After Chairman Brad Adley read the agenda item — “Request to extend wind power moratorium” — Selectman Mark Belanger immediately motioned to table it, to which Selectman Greg Buccina objected.
Then former selectman Jim Thibodeau promptly asked for an explanation. Belanger said that it should be tabled until after selectmen meet with wind-power developer First Wind of Massachusetts, which, prior to enactment of the moratorium, proposed to site wind turbines atop Rumford mountains.
Thibodeau then argued that selectmen shouldn’t be placing a wind-power developer before the residents of the town.
“It would be a grave injustice if you people don’t extend the moratorium,” Thibodeau said. “Don’t you work for the citizens and not First Wind?”
“You’re placing First Wind in first position rather than the citizens and I’m buffaloed by this proposition.”
Adley assured Thibodeau the board would act on the matter before the moratorium expires, but then committee member Roger Arsenault said there would not be enough time for citizens to petition to counter the board’s decision should they not vote to extend the moratorium.
Buccina, also a member of the committee, said if he thought the board was going to vote not to extend the moratorium, the committee would have held more meetings to get the ordinance ready for vote in June.
As it is now, Buccina said it won’t be ready until November elections. After more discussion, selectmen voted 3-2 against tabling discussion, and then voted 4-1 to extend it by six months. Selectman Frank DiConzo was the lone dissenter.
On the library issue, selectmen voted at their previous meeting not to seek financial assistance from the U.S. Department of Agriculture to possibly move the library in a $3.2 million project. The majority objected saying they weren’t willing to burden taxpayers with a $1 million taxpayer-funded loan that would accompany a possible $1 million grant.
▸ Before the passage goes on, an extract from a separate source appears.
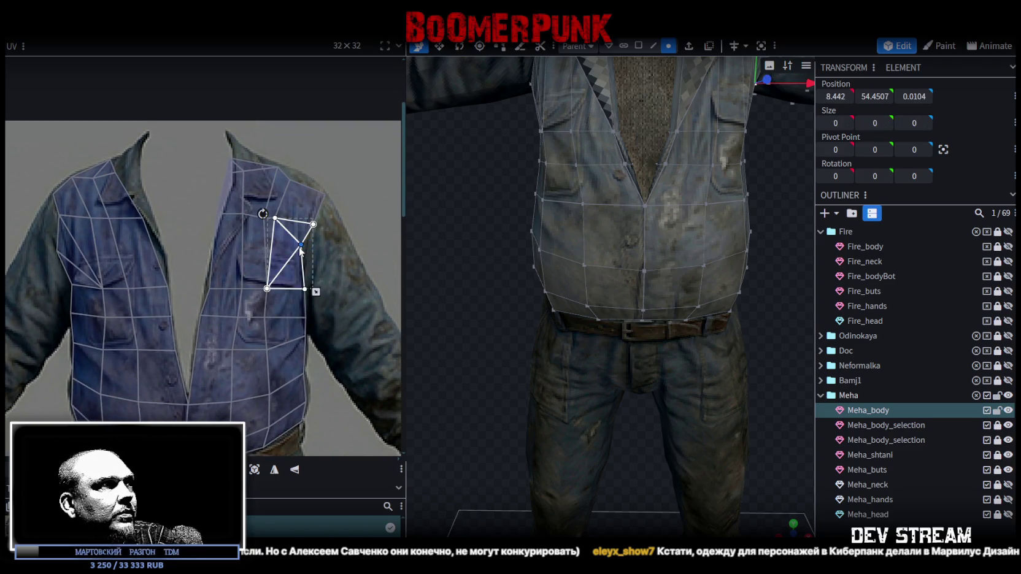
{"action": "left_click_drag", "start_coordinate": [301, 245], "coordinate": [315, 262]}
At Thursday night’s meeting, the issue was to gauge public interest on what to do about the library, which has 10 code violations levied against it by the state. But the majority of discussion, primarily from the Library Growth Committee, which lobbied for the board’s consent to pursue financial help to move the library, was to have selectmen reconsider that previous vote.
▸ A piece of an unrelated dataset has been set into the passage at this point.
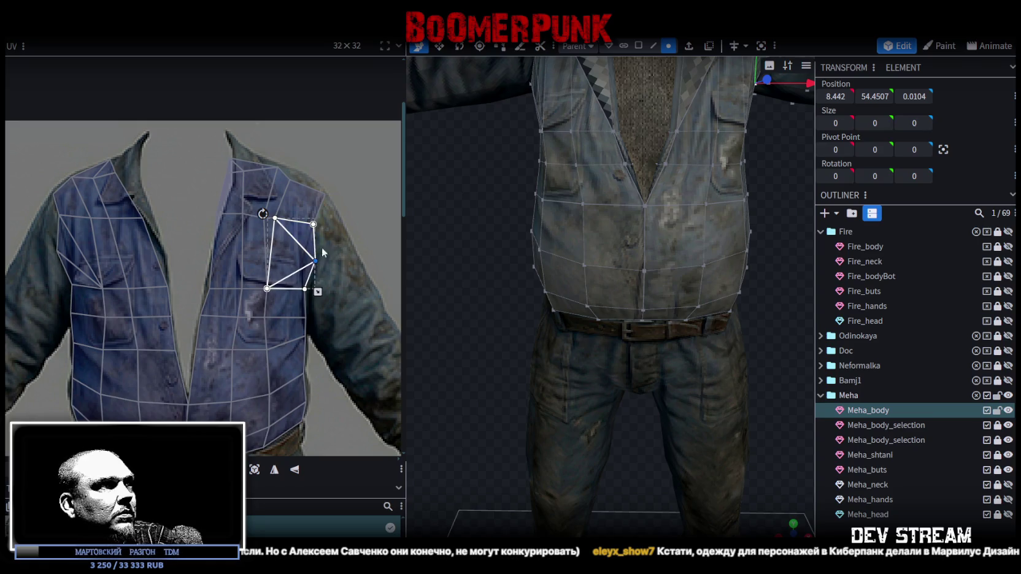
{"action": "left_click", "coordinate": [307, 235]}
A majority of selectmen, however, refused to listen and give the growth committee until November to convince the public that the library should be moved, and that selectmen should pursue currently available federal funding.
Rumford Town Manager Carlo Puiia, right, reacts at Thursday night’s Board of Selectmen meeting after Selectman Jeff Sterling and selectmen surprised Puiia with 15 frosted chocolate cupcakes while recognizing Puiia’s 50th birthday on Friday, April 16.
Former longtime Rumford selectman Jim Thibodeau tries to convince selectmen at Thursday night’s meeting to not table a request to extend the current six-month moratorium on wind power projects. Eventually, selectmen agreed not to do so by a 4-1 vote after a 3-2 vote defeated the motion to table it.